> _List of tasks_
1. According to the passage on hypokalemic periodic paralysis, how long do episodes of muscle weakness usually last?
2. Extend the passage on hypokalemic periodic paralysis with a few more sentences, starting right after its final sentence.
─── Excerpt to read ───
Attacks usually begin in adolescence, but they can occur before age 10. How often the attacks occur varies. Some people have attacks every day, while others have them once a year. Episodes of muscle weakness usually last between a few hours and a day.
Attacks can occur without warning or can be triggered by factors such as rest after exercise, a viral illness, or certain medications. Often, a large, carbohydrate-rich meal, alcohol, or vigorous exercise in the evening can trigger an attack upon waking the following morning. Although affected individuals usually regain their muscle strength between attacks, repeated episodes can lead to persistent muscle weakness later in life.
People with hypokalemic periodic paralysis have reduced levels of potassium in their blood (hypokalemia) during episodes of muscle weakness. Researchers are investigating how low potassium levels may be related to the muscle abnormalities in this condition.
─── Information supplied ───
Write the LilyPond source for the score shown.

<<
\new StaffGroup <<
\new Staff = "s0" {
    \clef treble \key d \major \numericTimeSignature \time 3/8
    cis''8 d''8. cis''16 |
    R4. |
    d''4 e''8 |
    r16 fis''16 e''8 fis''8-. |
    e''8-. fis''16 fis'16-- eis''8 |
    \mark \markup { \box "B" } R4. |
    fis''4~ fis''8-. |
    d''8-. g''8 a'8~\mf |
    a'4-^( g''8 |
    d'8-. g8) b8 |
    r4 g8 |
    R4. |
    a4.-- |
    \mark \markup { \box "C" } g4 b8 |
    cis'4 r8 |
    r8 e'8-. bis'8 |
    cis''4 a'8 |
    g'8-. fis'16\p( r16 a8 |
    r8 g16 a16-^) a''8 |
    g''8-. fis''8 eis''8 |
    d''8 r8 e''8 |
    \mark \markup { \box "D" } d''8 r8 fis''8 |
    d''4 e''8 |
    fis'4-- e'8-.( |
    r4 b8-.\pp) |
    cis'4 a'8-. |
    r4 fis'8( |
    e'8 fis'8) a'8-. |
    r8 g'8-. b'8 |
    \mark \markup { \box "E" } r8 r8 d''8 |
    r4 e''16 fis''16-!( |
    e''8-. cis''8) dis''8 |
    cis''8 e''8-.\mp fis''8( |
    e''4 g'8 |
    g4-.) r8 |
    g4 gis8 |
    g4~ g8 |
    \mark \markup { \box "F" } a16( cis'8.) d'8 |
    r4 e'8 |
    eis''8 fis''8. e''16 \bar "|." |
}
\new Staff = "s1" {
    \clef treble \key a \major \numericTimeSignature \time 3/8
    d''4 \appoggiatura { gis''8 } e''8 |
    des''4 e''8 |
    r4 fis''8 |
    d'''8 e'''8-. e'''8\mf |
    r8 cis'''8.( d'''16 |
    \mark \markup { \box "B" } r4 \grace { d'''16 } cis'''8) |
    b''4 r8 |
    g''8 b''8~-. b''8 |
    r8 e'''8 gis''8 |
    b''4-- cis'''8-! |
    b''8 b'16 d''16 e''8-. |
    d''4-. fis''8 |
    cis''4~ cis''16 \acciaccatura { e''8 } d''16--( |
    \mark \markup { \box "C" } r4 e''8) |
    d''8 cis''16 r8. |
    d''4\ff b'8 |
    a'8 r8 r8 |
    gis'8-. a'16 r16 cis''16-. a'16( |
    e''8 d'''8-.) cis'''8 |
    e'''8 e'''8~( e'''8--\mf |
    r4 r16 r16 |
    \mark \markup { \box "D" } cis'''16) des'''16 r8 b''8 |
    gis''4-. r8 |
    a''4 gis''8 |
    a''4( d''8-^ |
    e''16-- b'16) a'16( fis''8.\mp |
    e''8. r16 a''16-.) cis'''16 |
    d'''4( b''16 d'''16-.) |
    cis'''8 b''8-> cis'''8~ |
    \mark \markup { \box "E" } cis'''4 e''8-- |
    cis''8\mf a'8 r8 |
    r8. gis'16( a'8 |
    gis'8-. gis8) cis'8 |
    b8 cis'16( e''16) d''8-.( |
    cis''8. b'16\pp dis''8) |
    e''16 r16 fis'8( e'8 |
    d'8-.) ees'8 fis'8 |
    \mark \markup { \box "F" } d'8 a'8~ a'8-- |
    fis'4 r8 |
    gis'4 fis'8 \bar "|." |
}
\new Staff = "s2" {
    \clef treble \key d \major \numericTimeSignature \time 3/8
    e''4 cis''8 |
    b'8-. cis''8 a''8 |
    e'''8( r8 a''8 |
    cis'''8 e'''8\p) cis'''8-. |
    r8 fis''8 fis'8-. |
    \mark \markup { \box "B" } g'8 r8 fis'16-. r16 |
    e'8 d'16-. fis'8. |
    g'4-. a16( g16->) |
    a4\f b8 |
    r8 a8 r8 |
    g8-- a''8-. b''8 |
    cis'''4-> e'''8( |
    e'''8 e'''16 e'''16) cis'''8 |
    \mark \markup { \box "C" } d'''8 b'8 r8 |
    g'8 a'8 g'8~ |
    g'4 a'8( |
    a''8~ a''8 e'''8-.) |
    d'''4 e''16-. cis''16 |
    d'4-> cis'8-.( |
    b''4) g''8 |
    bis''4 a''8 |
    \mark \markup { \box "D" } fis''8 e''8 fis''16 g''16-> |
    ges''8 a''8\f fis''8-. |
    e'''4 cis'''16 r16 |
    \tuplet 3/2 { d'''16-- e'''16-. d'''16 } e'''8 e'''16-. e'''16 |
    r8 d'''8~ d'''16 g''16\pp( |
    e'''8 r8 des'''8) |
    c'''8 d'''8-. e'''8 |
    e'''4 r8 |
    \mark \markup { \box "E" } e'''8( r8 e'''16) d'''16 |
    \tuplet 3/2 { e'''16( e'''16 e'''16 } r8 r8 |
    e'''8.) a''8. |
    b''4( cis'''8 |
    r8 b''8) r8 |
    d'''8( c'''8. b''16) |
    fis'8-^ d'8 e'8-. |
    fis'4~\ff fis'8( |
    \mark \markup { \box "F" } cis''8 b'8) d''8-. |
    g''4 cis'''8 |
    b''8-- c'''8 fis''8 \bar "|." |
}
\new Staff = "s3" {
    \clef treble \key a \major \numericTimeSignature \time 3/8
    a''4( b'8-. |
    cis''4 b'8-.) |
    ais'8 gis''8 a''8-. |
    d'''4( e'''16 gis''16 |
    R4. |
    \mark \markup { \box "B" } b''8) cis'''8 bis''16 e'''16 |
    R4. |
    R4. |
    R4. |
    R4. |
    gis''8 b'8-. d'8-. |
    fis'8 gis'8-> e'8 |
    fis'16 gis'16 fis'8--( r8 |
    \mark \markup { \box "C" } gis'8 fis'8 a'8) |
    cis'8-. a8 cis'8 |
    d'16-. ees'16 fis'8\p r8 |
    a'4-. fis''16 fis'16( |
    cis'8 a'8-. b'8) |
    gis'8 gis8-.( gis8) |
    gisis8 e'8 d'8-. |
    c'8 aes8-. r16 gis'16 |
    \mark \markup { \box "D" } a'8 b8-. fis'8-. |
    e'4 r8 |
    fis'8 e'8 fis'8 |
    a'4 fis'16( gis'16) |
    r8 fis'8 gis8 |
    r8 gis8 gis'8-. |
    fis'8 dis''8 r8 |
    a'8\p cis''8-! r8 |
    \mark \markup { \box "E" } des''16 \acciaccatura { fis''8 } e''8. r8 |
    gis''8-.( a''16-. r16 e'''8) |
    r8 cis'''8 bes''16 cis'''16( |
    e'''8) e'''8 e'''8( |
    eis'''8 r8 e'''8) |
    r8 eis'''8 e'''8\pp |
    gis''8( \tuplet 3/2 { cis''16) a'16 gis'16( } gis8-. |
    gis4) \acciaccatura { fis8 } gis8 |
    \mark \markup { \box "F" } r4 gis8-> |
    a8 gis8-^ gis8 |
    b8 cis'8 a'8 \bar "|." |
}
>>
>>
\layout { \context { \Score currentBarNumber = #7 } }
───
> _Answers for the exercise_
1. They usually last between a few hours and a day.

2.
Mutations in the CACNA1S or SCN4A gene alter the usual structure and function of calcium or sodium channels. The altered channels cannot properly regulate the flow of ions into muscle cells, which reduces the ability of skeletal muscles to contract. Because muscle contraction is needed for movement, a disruption in normal ion transport leads to episodes of severe muscle weakness or paralysis.
A small percentage of people with the characteristic features of hypokalemic periodic paralysis do not have identified mutations in the CACNA1S or SCN4A gene. In these cases, the cause of the condition is unknown.
As far as delivery goes, vaginal delivery is usually possible with monitoring and epidural analgesia, avoiding active maternal expulsive efforts (passive descent of the fetus and elective outlet forceps) and other stimulating factors (carbohydrate loads (IV glucose), maternal stress, betamimetics, epinephrine). Administration of IV potassium supplementation is often necessary. Concerns include that stress during delivery, labor pain, and expulsive efforts during the second stage of labor might combine to result in a paralytic episode. General anesthesia, postoperative stress, glucose-containing IV solutions, and long-acting neuromuscular blockers are also associated with postoperative paralytic episodes.
To access case studies of pregnancy in women with hypokalemic periodic paralysis, you can visit the following link from the Periodic Paralysis News Desk.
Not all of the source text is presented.